# start of EXTRACT PROVIDED

The Monday after Thanksgiving, I made soup beans. Not because Monday is soup beans day — that's Betty's rule and I follow it at home too — but because after the excess of Thanksgiving, soup beans are a recalibration. They're simple. They're humble. They're a reminder that the baseline is enough. You don't need turkey and dressing and seven side dishes and marshmallow sweet potatoes every day. You need beans and cornbread and a full belly and a warm kitchen, and everything else is bonus.

But today I want to talk about what you do with Thanksgiving leftovers, because in the Hensley house, leftovers are not an afterthought. Leftovers are the sequel, and sometimes the sequel is better than the original.

Turkey leftovers, in order of priority: First, the hot turkey sandwich. Take a slice of white bread, lay sliced turkey on it, ladle hot gravy over the whole thing. Eat with a fork. This is called an "open-face hot turkey sandwich" and it's the reason you made too much gravy on purpose — the gravy was always destined for this moment. Second: turkey soup. Take the carcass, put it in a pot with water, onion, celery, carrots, and simmer for two hours. Strain. Add diced vegetables, egg noodles, and shredded turkey. Season. That's soup. From a carcass. From garbage. From something most people throw away. Betty never threw away a carcass. Betty never threw away anything with flavor left in it.

# end of EXTRACT PROVIDED

### [GIVEN REQUEST A]
Retype the Thanksgiving leftovers passage between "The Monday after" and "else is bonus.", inclusive.
### [GIVEN REQUEST B]
Extend the Thanksgiving leftovers passage by continuing it from its final sentence.

# start of INFORMATION GIVEN

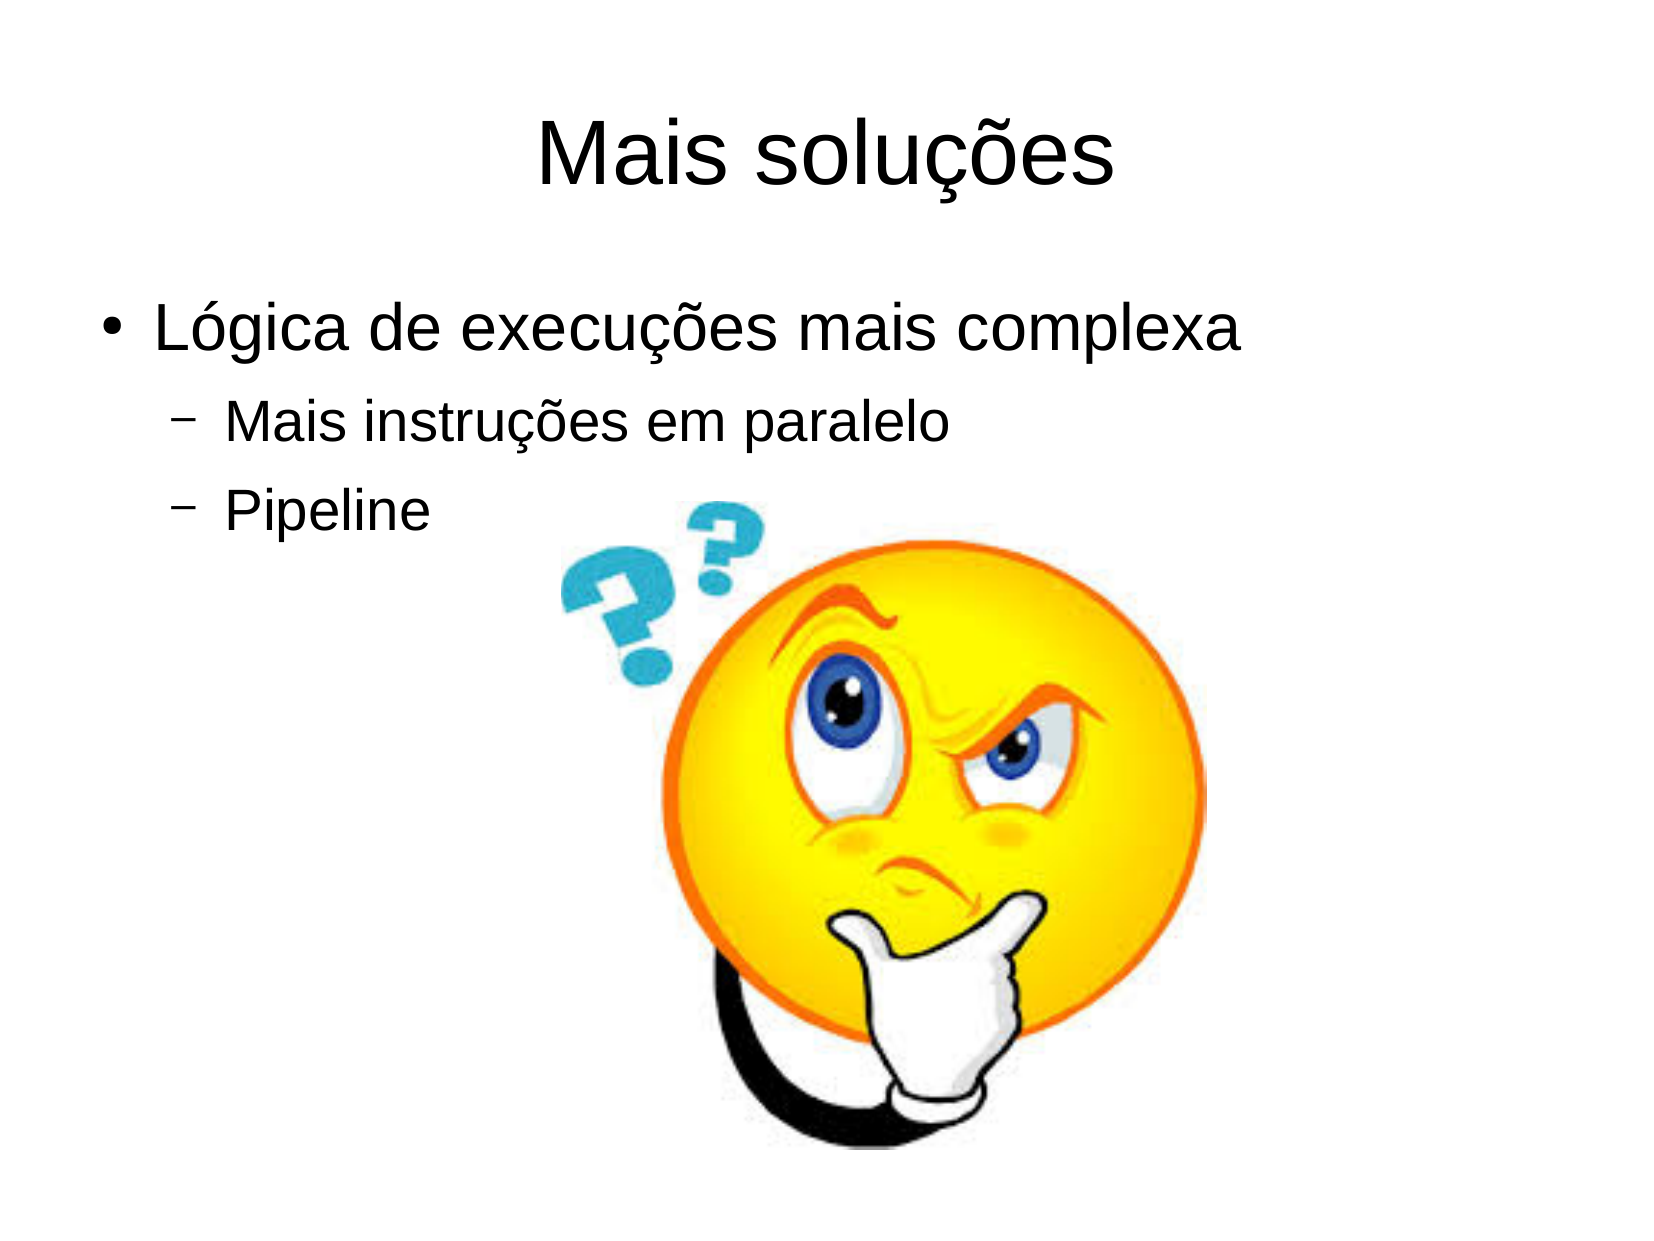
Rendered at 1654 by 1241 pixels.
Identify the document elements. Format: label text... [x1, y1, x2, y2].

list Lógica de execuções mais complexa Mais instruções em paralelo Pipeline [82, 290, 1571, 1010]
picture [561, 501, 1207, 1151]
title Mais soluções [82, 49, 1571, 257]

# end of INFORMATION GIVEN
# start of INFORMATION GIVEN

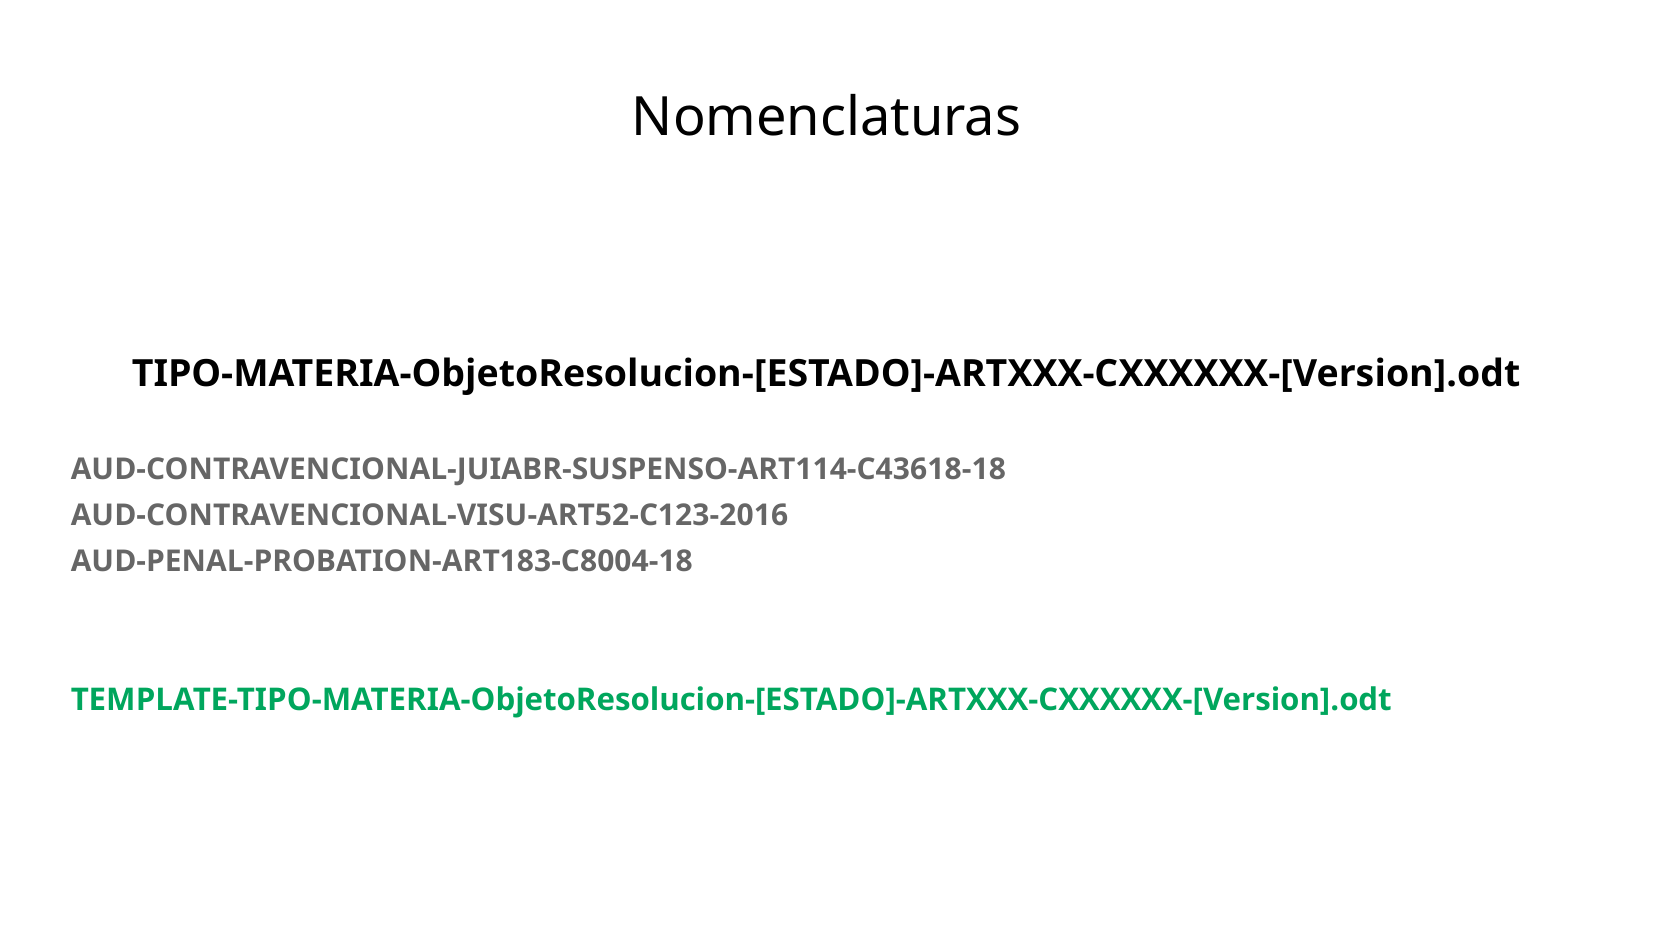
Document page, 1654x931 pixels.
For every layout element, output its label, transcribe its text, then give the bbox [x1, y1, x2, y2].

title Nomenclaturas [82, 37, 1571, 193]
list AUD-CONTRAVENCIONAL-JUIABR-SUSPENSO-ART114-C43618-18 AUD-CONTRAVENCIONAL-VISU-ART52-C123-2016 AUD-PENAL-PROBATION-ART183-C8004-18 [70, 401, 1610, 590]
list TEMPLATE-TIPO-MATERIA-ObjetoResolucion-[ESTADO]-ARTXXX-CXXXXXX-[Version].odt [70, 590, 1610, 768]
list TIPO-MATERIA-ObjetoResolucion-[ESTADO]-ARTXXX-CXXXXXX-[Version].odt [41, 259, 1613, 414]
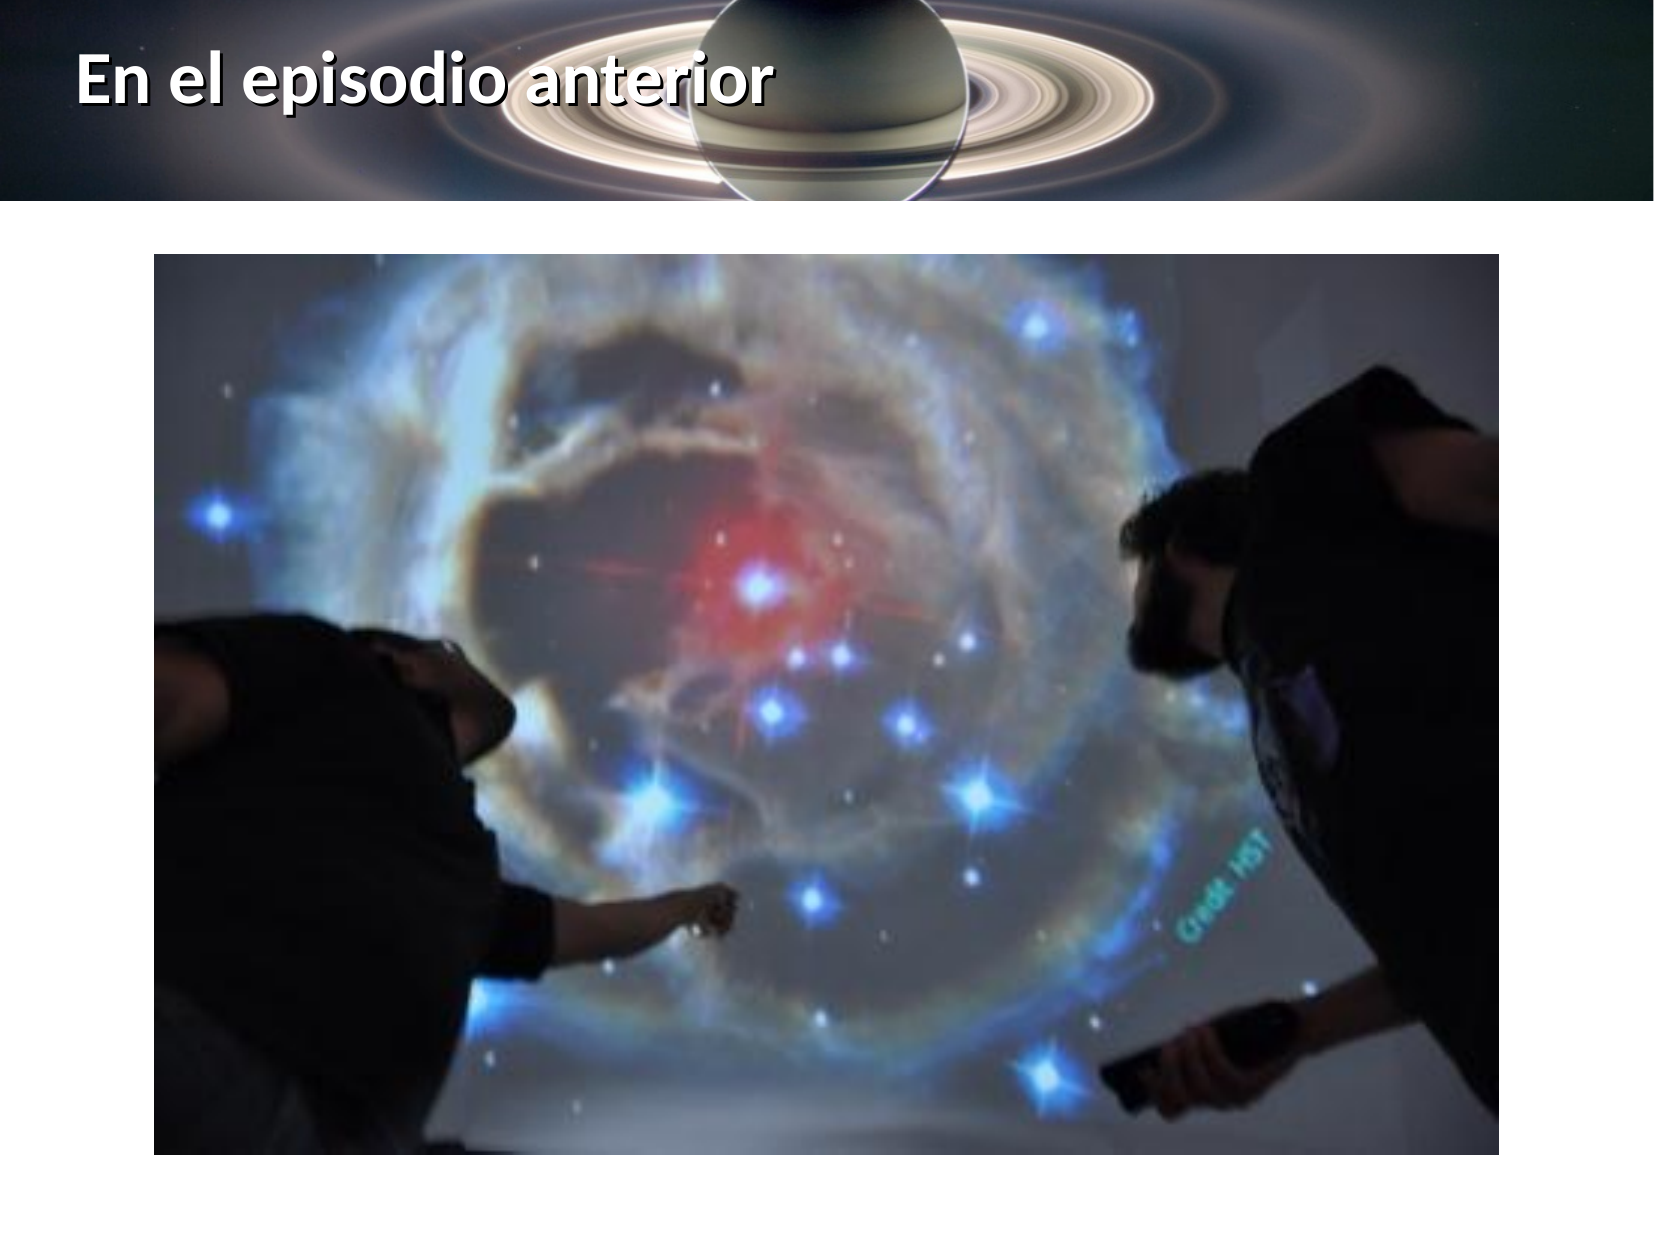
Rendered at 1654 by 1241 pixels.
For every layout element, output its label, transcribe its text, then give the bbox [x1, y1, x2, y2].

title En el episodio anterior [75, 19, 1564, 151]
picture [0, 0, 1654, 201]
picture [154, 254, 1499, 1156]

# end of INFORMATION GIVEN

### [RIGHT ANSWER A]
The Monday after Thanksgiving, I made soup beans. Not because Monday is soup beans day — that's Betty's rule and I follow it at home too — but because after the excess of Thanksgiving, soup beans are a recalibration. They're simple. They're humble. They're a reminder that the baseline is enough. You don't need turkey and dressing and seven side dishes and marshmallow sweet potatoes every day. You need beans and cornbread and a full belly and a warm kitchen, and everything else is bonus.

### [RIGHT ANSWER B]
Third: turkey hash. Dice leftover turkey and potatoes (mashed or roasted, whatever you have). Fry them in a skillet with onion until everything is crispy. Top with a fried egg. That's Saturday morning breakfast the week after Thanksgiving, and it's better than anything you'll get at a restaurant because it has a week of history in it — the turkey that was alive, then frozen, then brined, then roasted, then carved, then refrigerated, then resurrected in a skillet. That turkey has lived more lives than a cat.

Bryan Station lost in the first round of the playoffs on Friday. 31-14 to Pulaski County. Clay had nine tackles but the offense couldn't score. He was quiet after the game. Not sad, exactly — Clay doesn't do sad visibly — but deflated. Like someone had let some air out. He ate leftover turkey in the kitchen at midnight and went to bed. I didn't bother him. The season is over. He'll be back. He's got two more years. But this one is done, and the first done always stings the worst.

The house feels different without football. Friday nights are just Friday nights now. No game to prep for, no opponent to scout, no bleacher seat to claim. I didn't realize how much of my fall was structured around Clay's season until the season ended and the structure collapsed. I'm going to need a new Friday night activity. Connie suggests date night. I suggest she's right. We might be evolving.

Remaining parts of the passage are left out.